• _Task objective_
Which lines run from the line with "fruit: present [156,196,188,229]" to the end of the entries? Write out exactly those, leaving out the pictures.

• _The input_

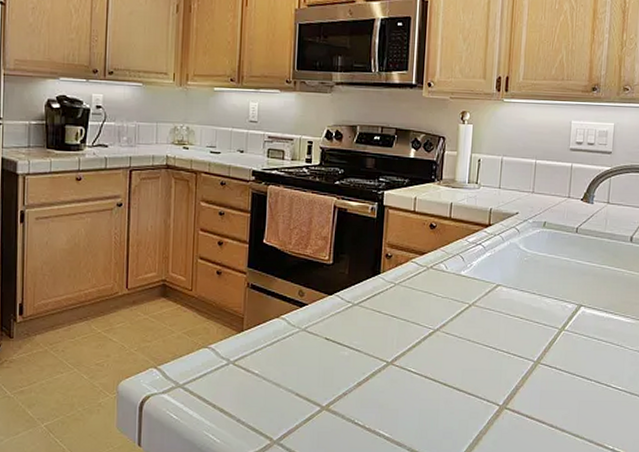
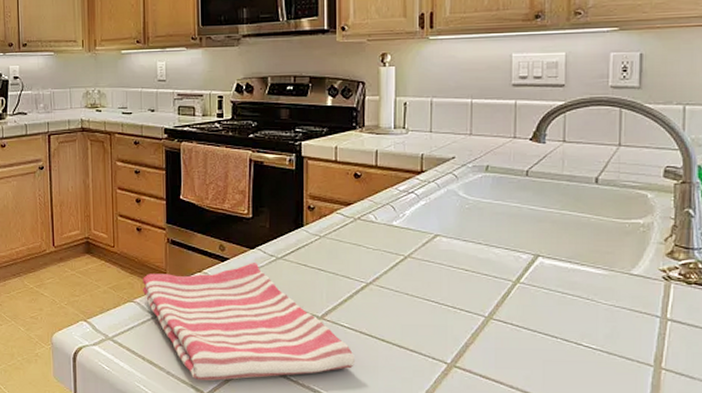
dish towel: none [217,307,419,427] -> present [142,261,356,381]

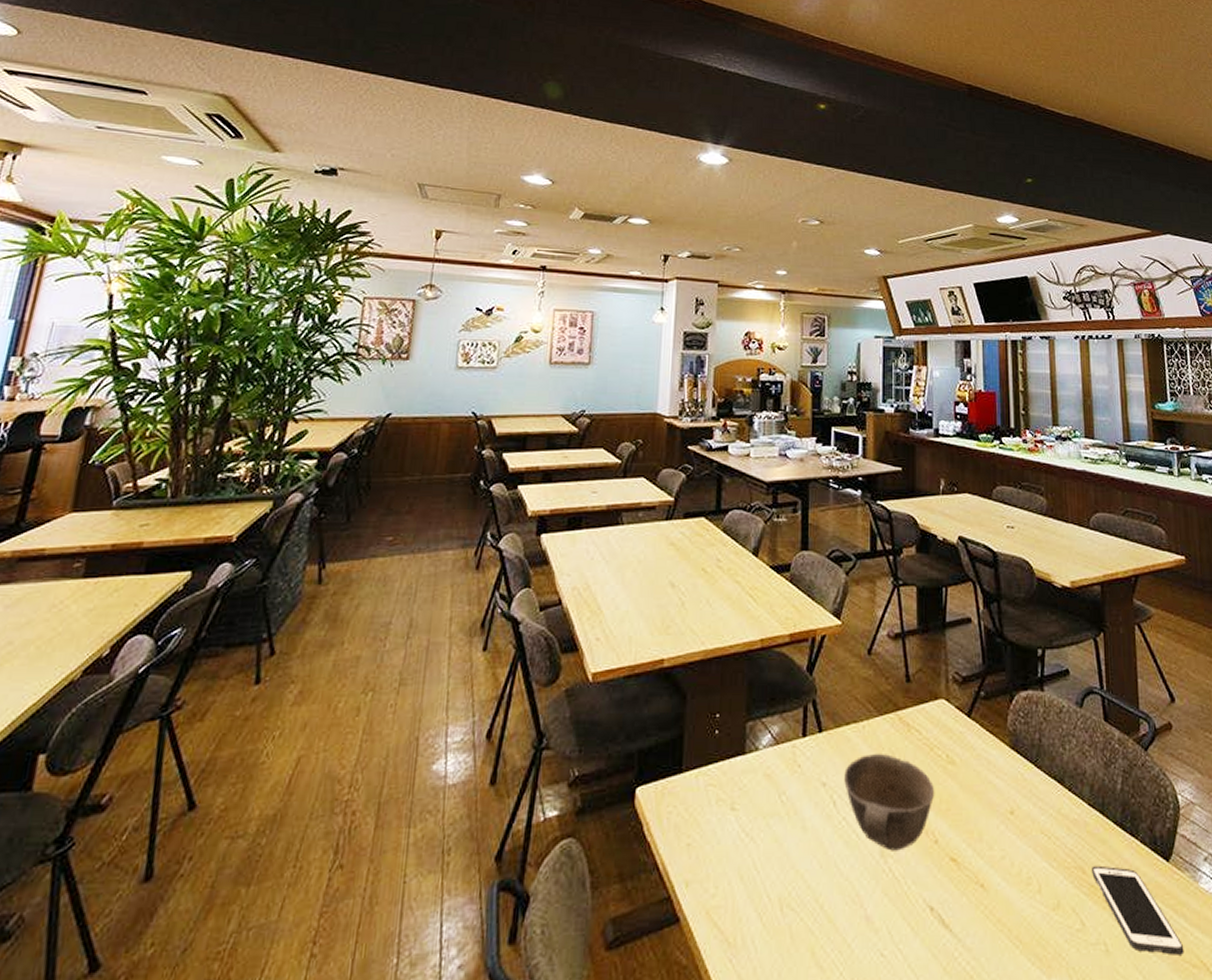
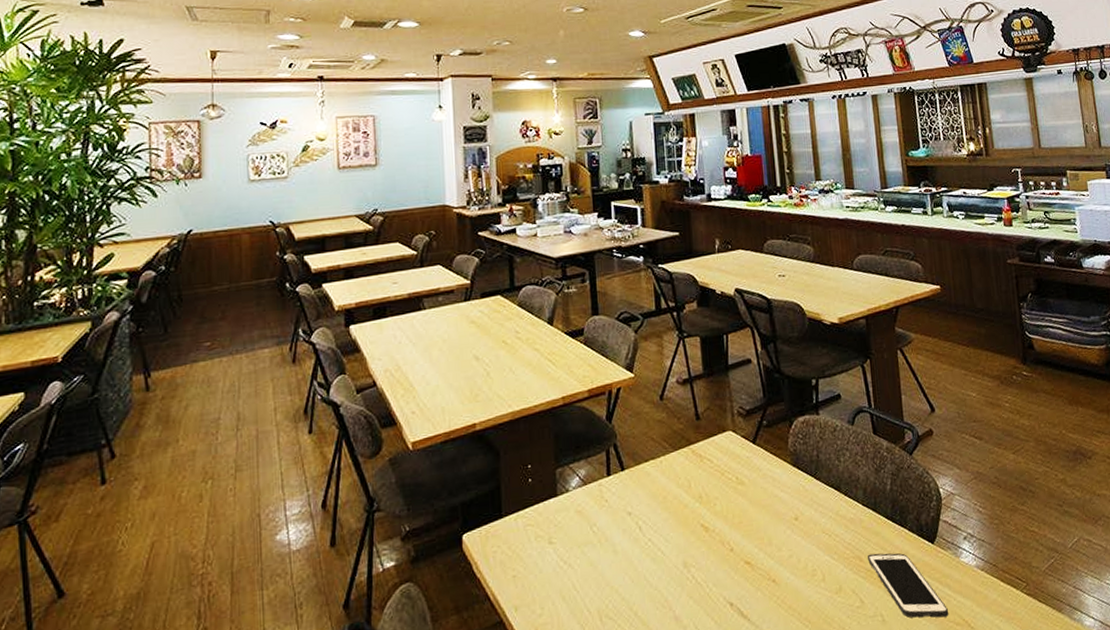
bowl: present [844,753,935,851] -> none [647,482,728,562]

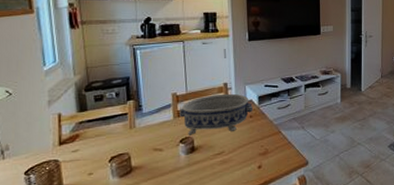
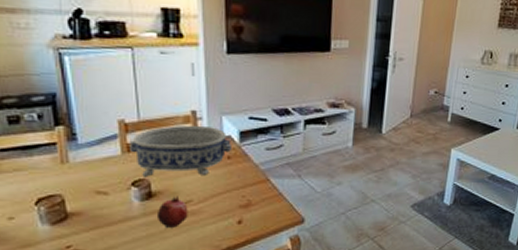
fruit: none [197,149,221,176] -> present [156,196,188,229]

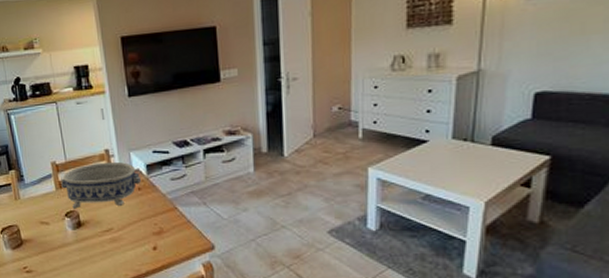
fruit: present [156,196,188,229] -> none [86,225,111,254]

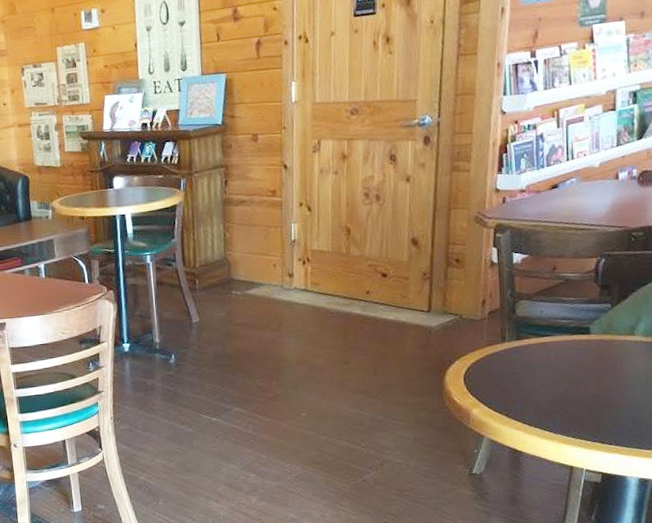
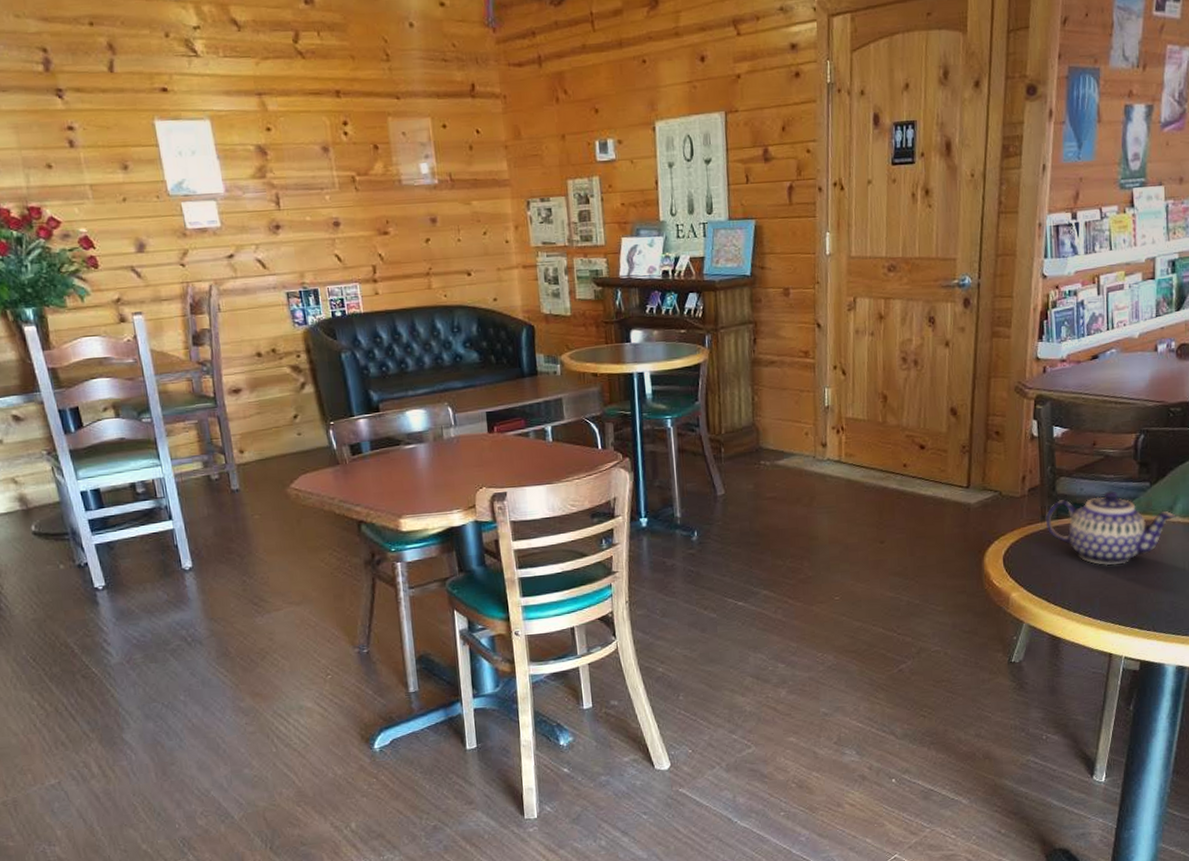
teapot: none [505,312,638,384] -> present [1045,491,1176,566]

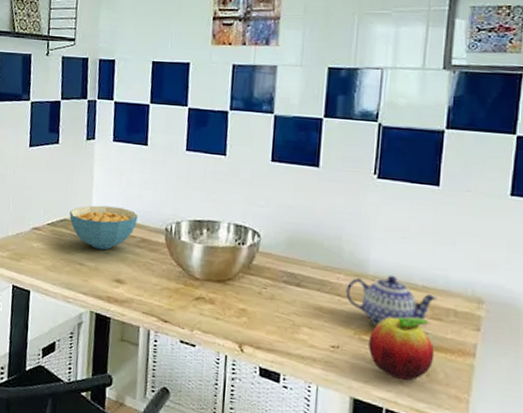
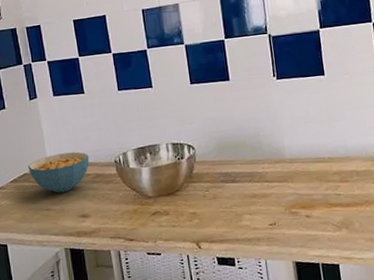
teapot: present [345,275,438,327] -> none [271,154,342,199]
fruit: present [367,316,435,381] -> none [297,183,349,237]

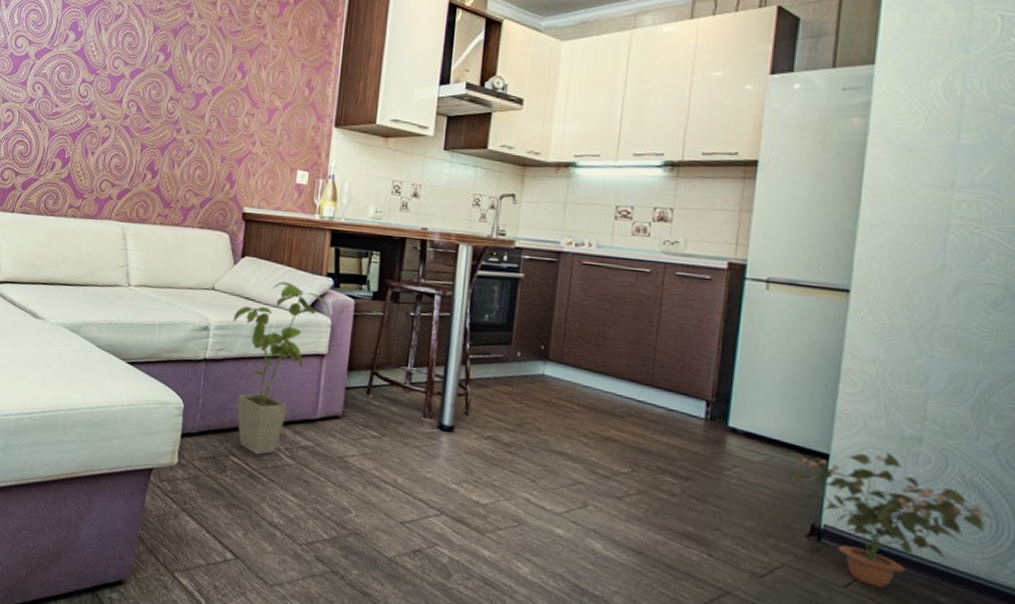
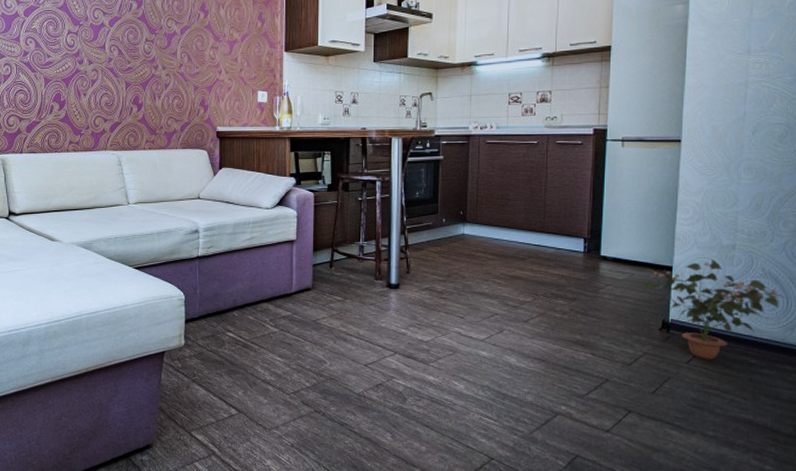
house plant: present [232,281,331,455] -> none [217,185,296,328]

• _Answer to this task_
fruit: present [156,196,188,229] -> none [86,225,111,254]

teapot: none [505,312,638,384] -> present [1045,491,1176,566]

teapot: present [345,275,438,327] -> none [271,154,342,199]
fruit: present [367,316,435,381] -> none [297,183,349,237]

house plant: present [232,281,331,455] -> none [217,185,296,328]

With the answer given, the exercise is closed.